● **TASK BRIEF**
For this exercise, the reply is the listing below, reproduced exactly.

TASK INPUTS START

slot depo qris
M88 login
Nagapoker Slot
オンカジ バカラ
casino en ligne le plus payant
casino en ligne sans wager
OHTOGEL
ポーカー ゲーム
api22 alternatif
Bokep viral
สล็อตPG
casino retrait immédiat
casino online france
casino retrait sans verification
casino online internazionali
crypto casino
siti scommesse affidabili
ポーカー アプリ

TASK INPUTS END

● **SOLUTION TO THIS PROBLEM**
slot depo qris
M88 login
Nagapoker Slot
オンカジ バカラ
casino en ligne le plus payant
casino en ligne sans wager
OHTOGEL
ポーカー ゲーム
api22 alternatif
Bokep viral
สล็อตPG
casino retrait immédiat
casino online france
casino retrait sans verification
casino online internazionali
crypto casino
siti scommesse affidabili
ポーカー アプリ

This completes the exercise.